== AUFGABEN ==
A - Fassen Sie den Text über das Kunststoffdach des Restaurants Gütsch in zwei Sätzen zusammen.
B - Schreiben Sie im Text über das Kunststoffdach des Restaurants Gütsch die Passage von „Dass die Bauzeit“ bis „Seilbahnen erschlossen wurde.“ neu und setzen Sie dabei „Bedachung“ an die Stelle von „Eindeckung“.

== TEXT ZUR ANALYSE ==
• • • • • • •
Dass die Bauzeit auf Alpengipfeln kurz ist, weiß Spenglermeister Gregor Bless. Trotzdem zögerte der Geschäftsführer der Bless AG keine Sekunde, die Eindeckung des Ski- und Gourmetrestaurants Gütsch auf dem gleichnamigen Berg auszuführen. Der Fachbetrieb aus Erstfeld im Schweizer Kanton Uri installierte ein flach geneigtes Kunststoffdach auf der Gaststätte, um sie vor dem alpinen Klima in 2360 m Höhe zu schützen. Die Eindeckung hält starken Windlasten ebenso stand wie Schneefall, Tiefsttemperaturen und einer Sonneneinstrahlung mit hohem UV-Anteil. Das Ausflugslokal oberhalb des Wintersportorts Andermatt bildet den neuen Mittelpunkt eines Skigebiets, das durch drei Seilbahnen erschlossen wurde.
Hochleistungsdach aus Kunststoff
Jenseits einer Höhe von 2300 m erweist sich das Wetter als ernstzunehmender, alles entscheidender Faktor. Der Gipfel liegt weit über der Baumgrenze, ab der nicht einmal mehr Nadelhölzer wachsen. Die Region ist schneesicher von Oktober bis April. Die Eindeckung auf dem Restaurant wurde so geplant und ausgeführt, dass sie bei maximaler Nutzungsdauer wenig Wartung erfordert. Die insgesamt 450 m² große Dachfläche gliedert sich in ihrem Grundriss in drei annähernd quadratische Teilflächen, die unterschiedlich groß sind. Der Fachbetrieb, der sich auf Gebäudehüllen, Bedachungen und Blitzschutz konzentriert, verlegte Kunststoffdichtungsbahnen der Marke Sarnafil auf dem Gebäude. Der Spenglermeister erklärt den Grund, warum diese Dichtungsbahnen des Schweizer Herstellers Sika zum Einsatz kamen: „Durch die Höhe war die Windsogfestigkeit eine Herausforderung, weil die Flachdachabdichtung ohne Beschwerungsschicht erstellt wurde. Die Dämmung und Abdichtungsfolie wurden kraftschlüssig miteinander verbunden. Zusätzlich wurde die Dämmung mittels mechanischer Befestigung mit dem Untergrund verbunden. Dazu wurden die Dämmplatten mit Dämmstoffhaltern auf das Holzelement geschraubt.“ Die Folien gibt es in drei Stärken zwischen 1,5 und 2,0 mm sowie in verschiedenen Befestigungsarten. Möglich sind sowohl die lose Verlegung, eine mechanische Befestigung als auch das vollflächige Verkleben. „Wir haben die PVC-Abdichtung G 410-18 EL Felt im Farbton Bleigrau vollflächig auf der PUR-Dämmung verklebt“, ergänzt der Fachmann. Eine Vliesbeschichtung auf der Unterseite der Bahnen sorgt dafür, dass sich das Material auch unter ungünstigen Windbedingungen zügig und sicher befestigen lässt.
• • • • • • •
== MATERIAL ==
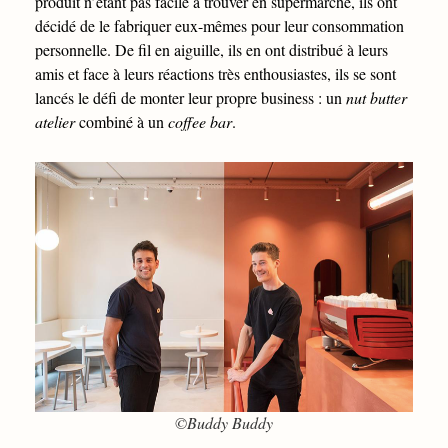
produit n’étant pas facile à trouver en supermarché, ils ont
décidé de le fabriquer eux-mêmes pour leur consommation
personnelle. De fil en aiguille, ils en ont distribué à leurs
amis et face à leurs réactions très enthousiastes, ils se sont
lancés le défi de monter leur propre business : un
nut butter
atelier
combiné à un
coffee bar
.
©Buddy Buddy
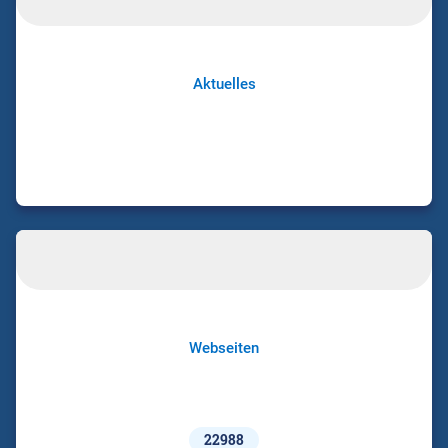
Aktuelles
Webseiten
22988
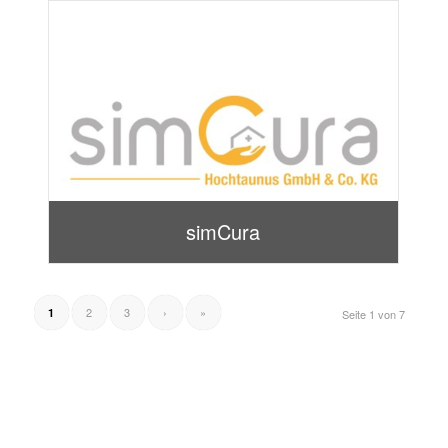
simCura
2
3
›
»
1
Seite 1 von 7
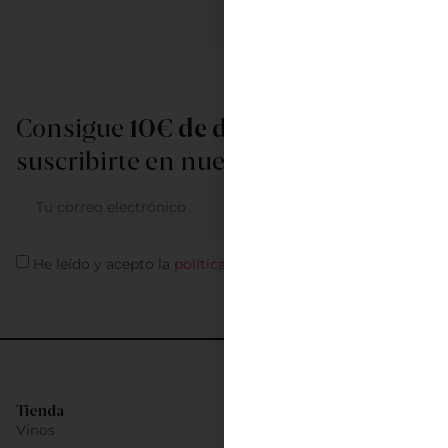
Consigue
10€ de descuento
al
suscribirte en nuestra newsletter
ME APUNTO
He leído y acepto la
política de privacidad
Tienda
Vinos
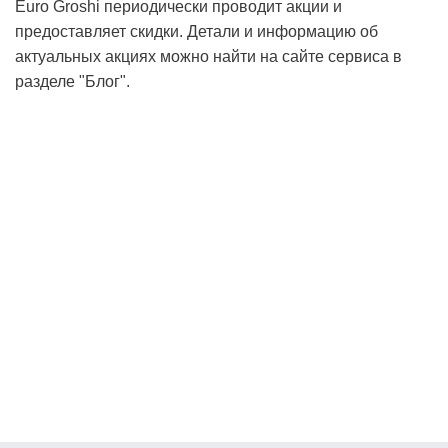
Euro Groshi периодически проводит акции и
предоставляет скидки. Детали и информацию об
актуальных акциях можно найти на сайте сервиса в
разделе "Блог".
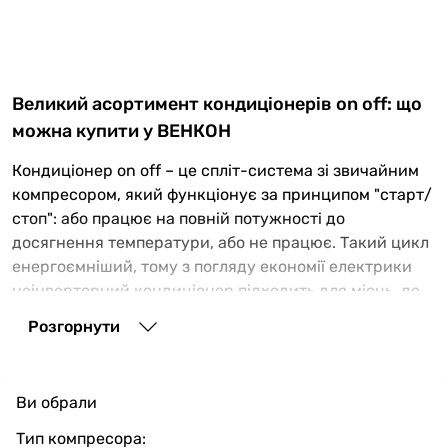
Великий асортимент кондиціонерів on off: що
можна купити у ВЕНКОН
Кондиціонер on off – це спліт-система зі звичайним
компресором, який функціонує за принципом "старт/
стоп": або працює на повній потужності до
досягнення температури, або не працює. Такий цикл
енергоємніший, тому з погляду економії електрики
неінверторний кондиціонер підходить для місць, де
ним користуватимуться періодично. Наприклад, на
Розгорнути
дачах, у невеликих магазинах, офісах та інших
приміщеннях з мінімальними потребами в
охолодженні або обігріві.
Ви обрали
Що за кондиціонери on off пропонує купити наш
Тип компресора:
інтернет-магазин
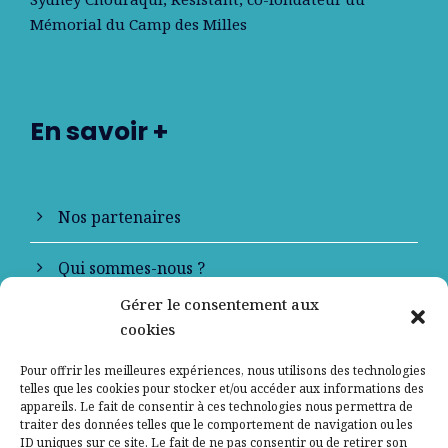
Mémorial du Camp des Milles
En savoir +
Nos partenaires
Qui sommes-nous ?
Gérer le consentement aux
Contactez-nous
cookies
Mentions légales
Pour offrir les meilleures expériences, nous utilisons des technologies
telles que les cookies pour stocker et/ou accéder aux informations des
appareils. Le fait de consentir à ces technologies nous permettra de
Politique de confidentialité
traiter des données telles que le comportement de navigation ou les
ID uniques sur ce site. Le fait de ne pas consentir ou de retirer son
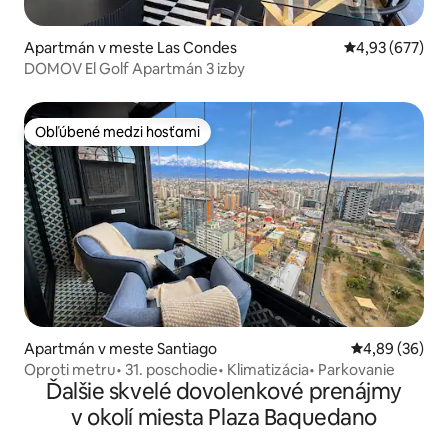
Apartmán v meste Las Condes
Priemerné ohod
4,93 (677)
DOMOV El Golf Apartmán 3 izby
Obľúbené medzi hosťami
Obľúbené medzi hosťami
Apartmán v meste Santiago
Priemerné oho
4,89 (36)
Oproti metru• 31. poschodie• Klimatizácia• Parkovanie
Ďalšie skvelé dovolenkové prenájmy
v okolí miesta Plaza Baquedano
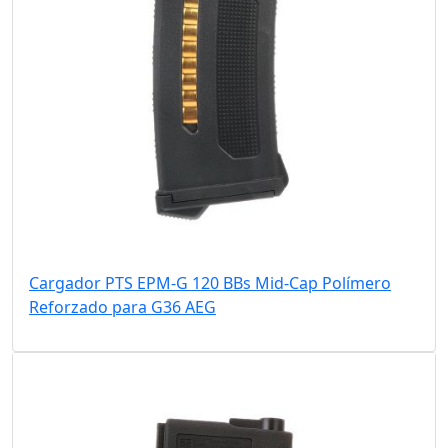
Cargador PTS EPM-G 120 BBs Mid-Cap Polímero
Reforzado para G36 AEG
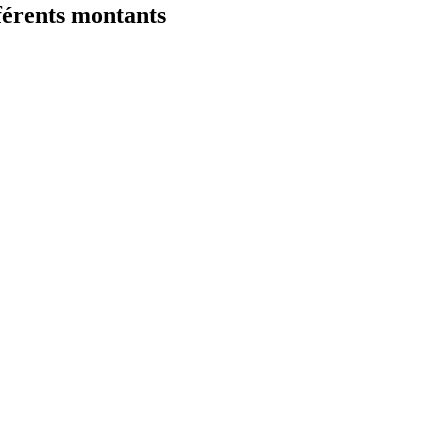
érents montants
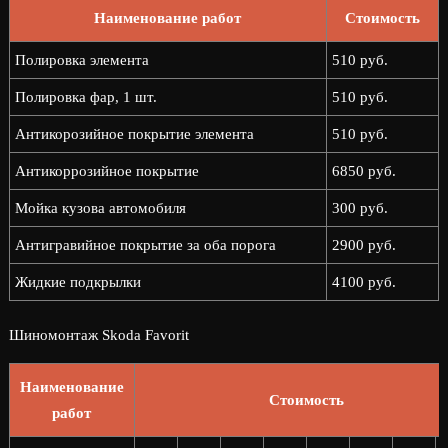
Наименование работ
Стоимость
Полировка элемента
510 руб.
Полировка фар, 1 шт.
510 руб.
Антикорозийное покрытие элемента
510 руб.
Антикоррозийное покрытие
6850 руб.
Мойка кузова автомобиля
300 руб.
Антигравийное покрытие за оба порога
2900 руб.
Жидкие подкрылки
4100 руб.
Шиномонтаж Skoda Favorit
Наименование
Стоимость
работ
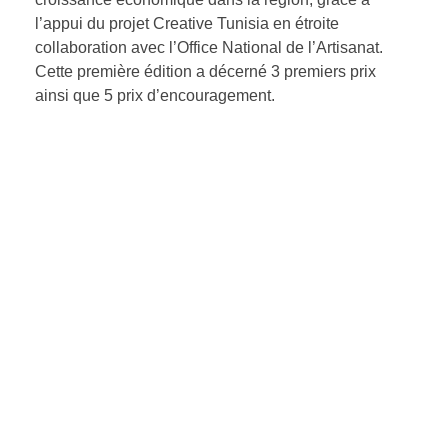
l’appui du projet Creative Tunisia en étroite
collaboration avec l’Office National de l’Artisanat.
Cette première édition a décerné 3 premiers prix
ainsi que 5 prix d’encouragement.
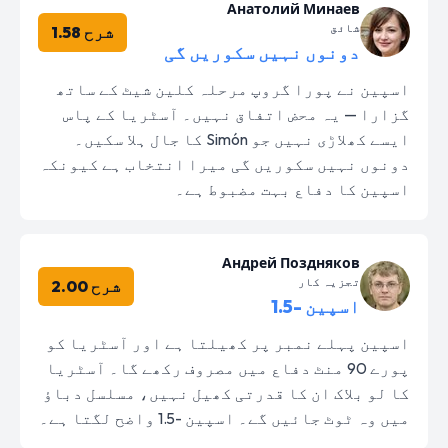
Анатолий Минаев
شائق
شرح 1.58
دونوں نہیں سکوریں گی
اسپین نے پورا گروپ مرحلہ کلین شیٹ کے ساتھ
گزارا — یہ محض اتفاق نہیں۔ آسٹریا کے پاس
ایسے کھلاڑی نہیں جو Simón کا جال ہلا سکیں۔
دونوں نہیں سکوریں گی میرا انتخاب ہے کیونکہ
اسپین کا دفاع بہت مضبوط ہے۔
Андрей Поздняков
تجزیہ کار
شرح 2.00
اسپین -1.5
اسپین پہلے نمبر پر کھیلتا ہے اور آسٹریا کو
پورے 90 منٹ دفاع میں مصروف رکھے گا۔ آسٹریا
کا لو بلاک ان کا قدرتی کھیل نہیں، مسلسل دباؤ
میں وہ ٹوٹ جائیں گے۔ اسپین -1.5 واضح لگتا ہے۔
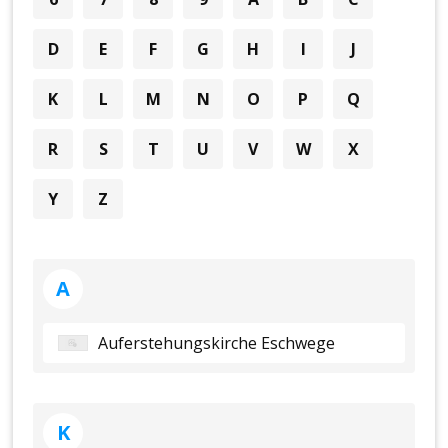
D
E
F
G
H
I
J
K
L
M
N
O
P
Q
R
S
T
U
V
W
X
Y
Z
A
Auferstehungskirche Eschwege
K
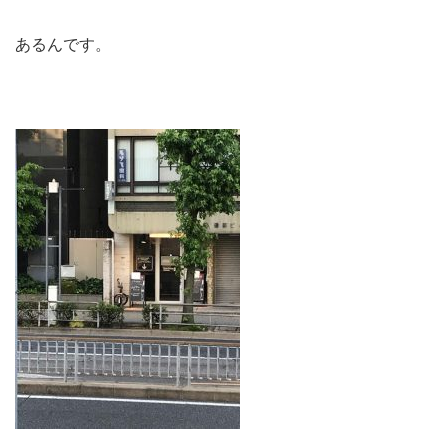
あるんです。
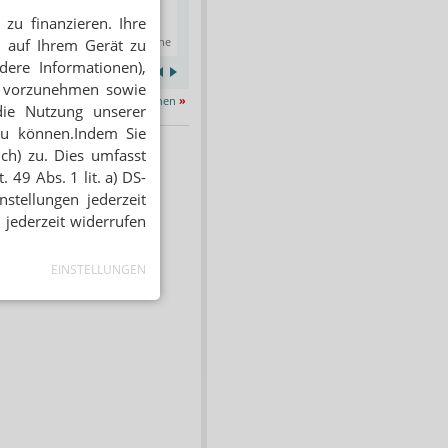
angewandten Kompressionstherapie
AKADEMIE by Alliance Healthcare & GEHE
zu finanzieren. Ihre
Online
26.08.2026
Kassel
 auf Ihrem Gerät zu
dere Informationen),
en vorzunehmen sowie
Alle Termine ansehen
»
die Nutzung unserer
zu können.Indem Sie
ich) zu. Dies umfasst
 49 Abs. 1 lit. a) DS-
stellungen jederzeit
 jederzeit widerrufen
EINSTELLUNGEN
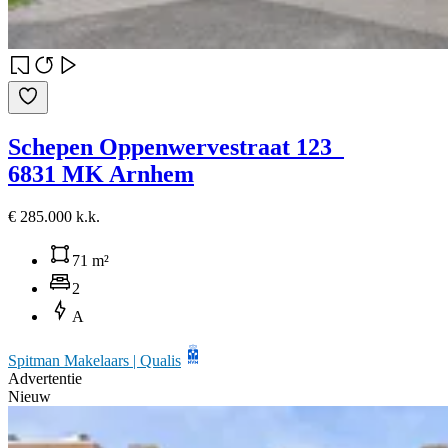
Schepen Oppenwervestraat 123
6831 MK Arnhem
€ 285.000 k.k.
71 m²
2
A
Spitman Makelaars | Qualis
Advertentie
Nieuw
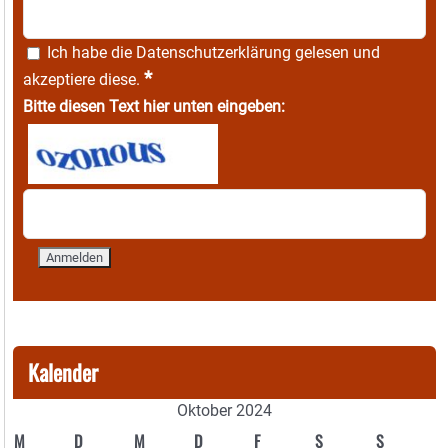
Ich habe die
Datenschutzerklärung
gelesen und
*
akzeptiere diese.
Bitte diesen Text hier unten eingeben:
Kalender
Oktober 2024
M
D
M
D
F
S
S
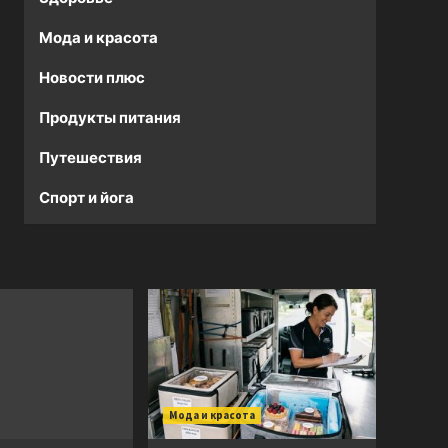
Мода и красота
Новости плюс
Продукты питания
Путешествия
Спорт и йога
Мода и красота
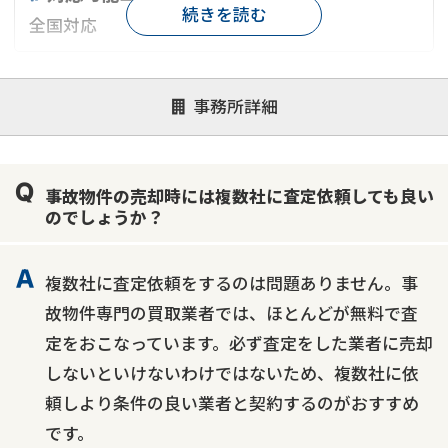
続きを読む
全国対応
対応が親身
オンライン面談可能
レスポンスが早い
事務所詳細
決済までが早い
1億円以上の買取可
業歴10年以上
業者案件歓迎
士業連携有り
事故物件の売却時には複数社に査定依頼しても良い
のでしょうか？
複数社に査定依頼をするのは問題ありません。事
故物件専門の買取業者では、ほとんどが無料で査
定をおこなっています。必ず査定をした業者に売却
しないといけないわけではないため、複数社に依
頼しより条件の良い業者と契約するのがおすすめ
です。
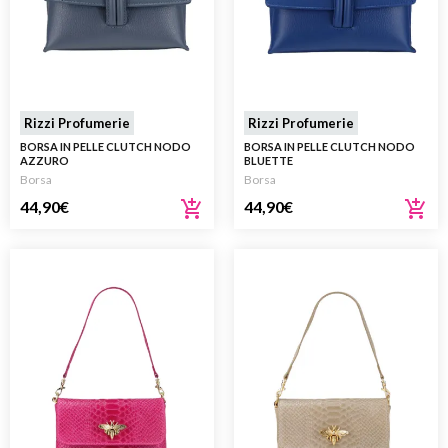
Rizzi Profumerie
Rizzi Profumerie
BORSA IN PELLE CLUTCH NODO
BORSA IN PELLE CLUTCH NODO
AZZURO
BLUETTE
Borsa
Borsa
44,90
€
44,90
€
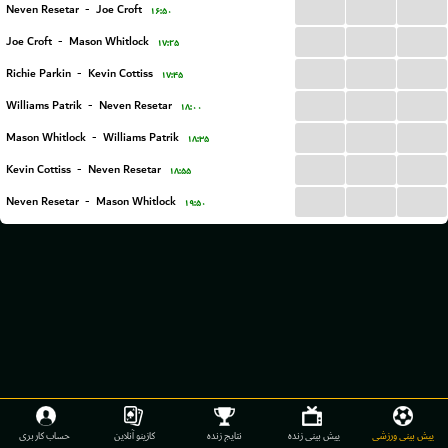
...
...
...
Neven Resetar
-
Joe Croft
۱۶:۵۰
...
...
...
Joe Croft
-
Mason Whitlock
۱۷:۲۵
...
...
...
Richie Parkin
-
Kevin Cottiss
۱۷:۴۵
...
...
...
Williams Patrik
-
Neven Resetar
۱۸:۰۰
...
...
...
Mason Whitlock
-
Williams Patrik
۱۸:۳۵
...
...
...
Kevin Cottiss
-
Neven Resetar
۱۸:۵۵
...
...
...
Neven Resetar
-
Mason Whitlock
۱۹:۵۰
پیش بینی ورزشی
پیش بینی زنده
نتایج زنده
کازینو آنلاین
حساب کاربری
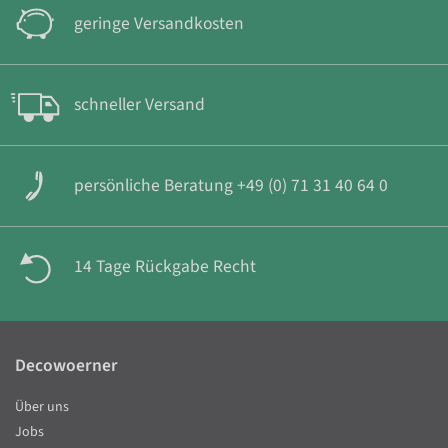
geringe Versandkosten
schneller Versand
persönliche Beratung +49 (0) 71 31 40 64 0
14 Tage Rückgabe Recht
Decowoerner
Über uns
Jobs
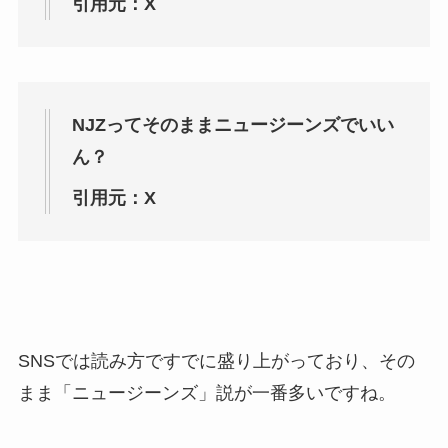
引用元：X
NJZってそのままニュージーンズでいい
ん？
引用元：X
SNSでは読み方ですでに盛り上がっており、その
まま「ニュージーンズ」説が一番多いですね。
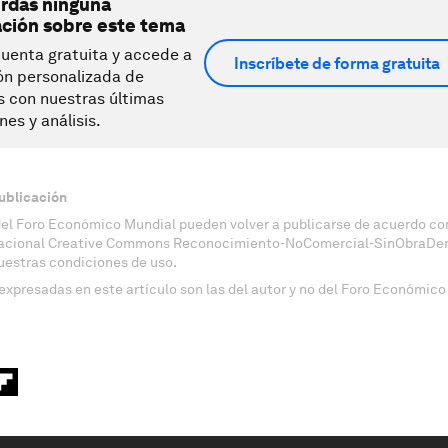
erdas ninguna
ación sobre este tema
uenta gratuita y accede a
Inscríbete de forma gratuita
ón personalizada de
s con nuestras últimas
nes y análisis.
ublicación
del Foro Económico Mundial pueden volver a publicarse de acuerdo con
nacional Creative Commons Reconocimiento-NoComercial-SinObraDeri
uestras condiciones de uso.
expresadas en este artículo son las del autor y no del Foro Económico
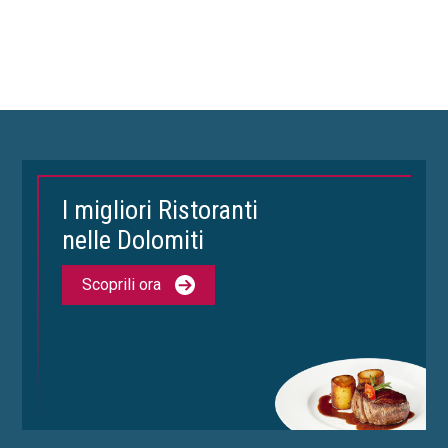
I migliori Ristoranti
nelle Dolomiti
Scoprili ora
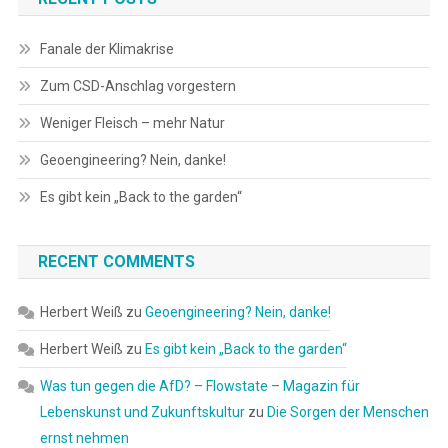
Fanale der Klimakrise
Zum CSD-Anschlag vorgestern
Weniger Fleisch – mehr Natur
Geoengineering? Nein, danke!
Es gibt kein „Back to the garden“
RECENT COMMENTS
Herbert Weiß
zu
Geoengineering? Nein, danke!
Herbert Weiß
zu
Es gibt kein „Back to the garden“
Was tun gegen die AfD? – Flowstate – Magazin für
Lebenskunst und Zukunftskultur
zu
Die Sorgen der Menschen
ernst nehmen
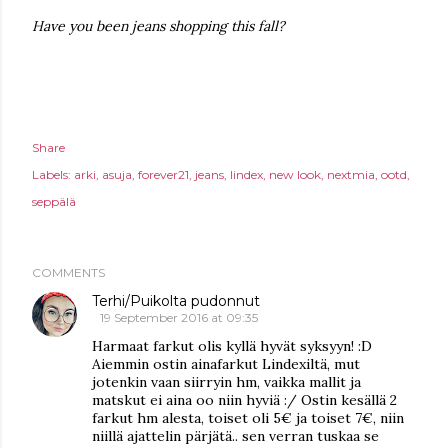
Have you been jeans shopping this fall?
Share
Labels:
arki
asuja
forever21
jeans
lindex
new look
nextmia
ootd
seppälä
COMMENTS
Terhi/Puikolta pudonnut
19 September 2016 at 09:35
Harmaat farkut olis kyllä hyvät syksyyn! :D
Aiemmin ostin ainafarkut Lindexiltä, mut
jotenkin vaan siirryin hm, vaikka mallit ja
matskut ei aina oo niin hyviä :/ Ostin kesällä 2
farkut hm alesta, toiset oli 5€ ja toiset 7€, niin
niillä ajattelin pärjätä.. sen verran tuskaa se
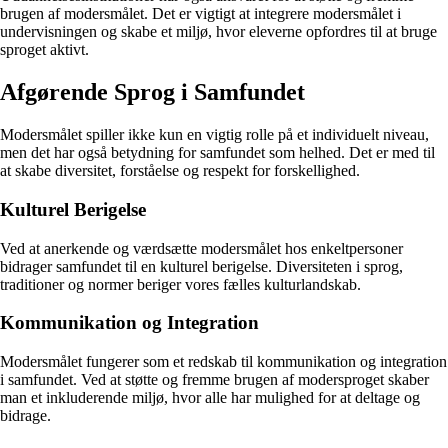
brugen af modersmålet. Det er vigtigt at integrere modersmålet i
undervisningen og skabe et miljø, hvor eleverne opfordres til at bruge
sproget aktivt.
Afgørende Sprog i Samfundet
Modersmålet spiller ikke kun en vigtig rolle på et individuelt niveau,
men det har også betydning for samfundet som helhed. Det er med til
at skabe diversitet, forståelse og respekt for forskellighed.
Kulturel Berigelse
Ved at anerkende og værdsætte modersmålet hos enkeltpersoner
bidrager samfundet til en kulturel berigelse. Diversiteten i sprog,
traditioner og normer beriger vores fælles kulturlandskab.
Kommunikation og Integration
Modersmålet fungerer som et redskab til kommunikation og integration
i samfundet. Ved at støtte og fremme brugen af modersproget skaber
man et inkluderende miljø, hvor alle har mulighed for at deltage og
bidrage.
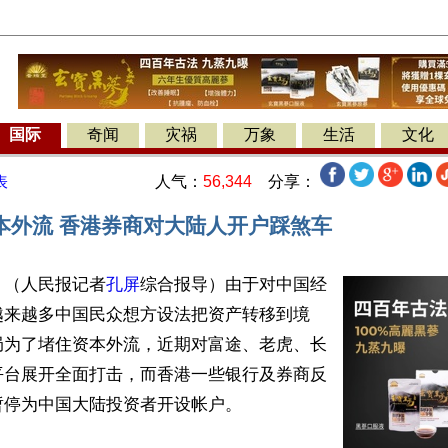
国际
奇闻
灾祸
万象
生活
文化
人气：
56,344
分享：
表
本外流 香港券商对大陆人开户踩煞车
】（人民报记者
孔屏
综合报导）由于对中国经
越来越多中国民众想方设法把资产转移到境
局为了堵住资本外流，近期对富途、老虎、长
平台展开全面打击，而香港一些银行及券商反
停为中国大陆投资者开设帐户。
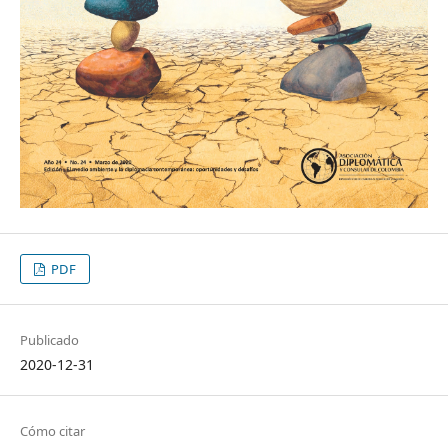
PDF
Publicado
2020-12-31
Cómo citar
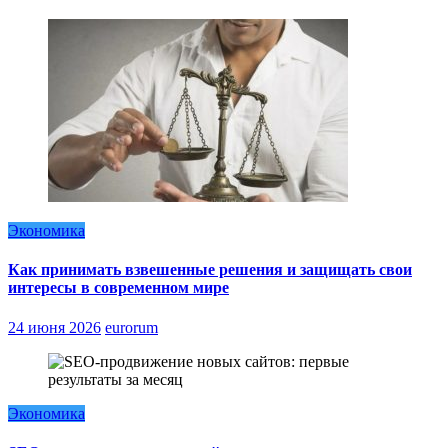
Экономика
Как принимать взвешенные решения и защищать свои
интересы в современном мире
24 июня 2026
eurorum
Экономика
• • • • • • •
== LÖSUNGEN ==
A - Die Bless AG aus Erstfeld hat auf dem Ski- und Gourmetrestaurant Gütsch in 2360 m Höhe ein flach geneigtes Kunststoffdach installiert, das starken Windlasten, Schneefall, Tiefsttemperaturen und Sonneneinstrahlung mit hohem UV-Anteil standhält. Dafür verlegte der Betrieb Sarnafil-Dichtungsbahnen des Herstellers Sika, verklebte die PVC-Abdichtung vollflächig auf der PUR-Dämmung und befestigte die Dämmung zusätzlich mechanisch, weil die Windsogfestigkeit ohne Beschwerungsschicht eine Herausforderung war.

B -
Dass die Bauzeit auf Alpengipfeln kurz ist, weiß Spenglermeister Gregor Bless. Trotzdem zögerte der Geschäftsführer der Bless AG keine Sekunde, die Bedachung des Ski- und Gourmetrestaurants Gütsch auf dem gleichnamigen Berg auszuführen. Der Fachbetrieb aus Erstfeld im Schweizer Kanton Uri installierte ein flach geneigtes Kunststoffdach auf der Gaststätte, um sie vor dem alpinen Klima in 2360 m Höhe zu schützen. Die Bedachung hält starken Windlasten ebenso stand wie Schneefall, Tiefsttemperaturen und einer Sonneneinstrahlung mit hohem UV-Anteil. Das Ausflugslokal oberhalb des Wintersportorts Andermatt bildet den neuen Mittelpunkt eines Skigebiets, das durch drei Seilbahnen erschlossen wurde.